Tahran-Bağdat dayanışması ABD'yi rahatsız ediyor
Ancak bu durum Amerikalıların hoşuna gitmiyor. Washington, İran'dan gelen silahların yanlış kişilerin eline örneğin Şii lider Mukteda El Sadr'a bağlı Mehdi Ordusu'na geçmesinden rahatsız. Ya da İranlı uzmanların Şii milisleri eğitiyor olması rahatsızlık veriyor. Zira milisler aldıkları eğitimi Amerikan güçlerine saldırı amacıyla kullanabiliyor. Ahmedinejad'ın Irak ziyareti, ABD'nin tüm bu gerçekleri değiştiremeyeceğini göstermek niyetiyle yapılıyor.
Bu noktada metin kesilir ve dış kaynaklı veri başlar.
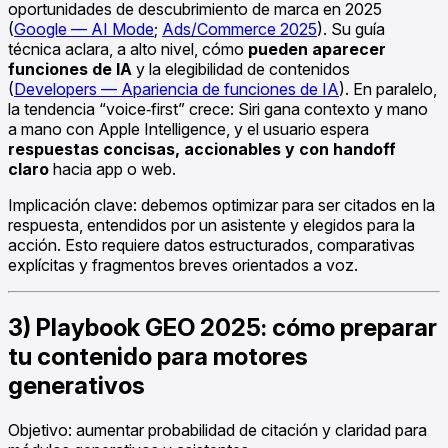
oportunidades de descubrimiento de marca en 2025
(
Google — AI Mode
;
Ads/Commerce 2025
). Su guía
técnica aclara, a alto nivel, cómo
pueden aparecer
funciones de IA
y la elegibilidad de contenidos
(
Developers — Apariencia de funciones de IA
). En paralelo,
la tendencia “voice‑first” crece: Siri gana contexto y mano
a mano con Apple Intelligence, y el usuario espera
respuestas concisas, accionables y con handoff
claro
hacia app o web.
Implicación clave: debemos optimizar para ser citados en la
respuesta, entendidos por un asistente y elegidos para la
acción. Esto requiere datos estructurados, comparativas
explícitas y fragmentos breves orientados a voz.
3) Playbook GEO 2025: cómo preparar
tu contenido para motores
generativos
Objetivo: aumentar probabilidad de citación y claridad para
Özelikle İran Cumhurbaşkanının kutsal Necef ve Kerbela kentlerine düzenleyeceği ziyaret, Ahmedinejad'ın bölgede ne kadar kabul gören ve hakim bir lider olduğunu gösterirken, Amerikalıların ise buralara bir o kadar yabancı unsurlar olduğunu vurgulayacak.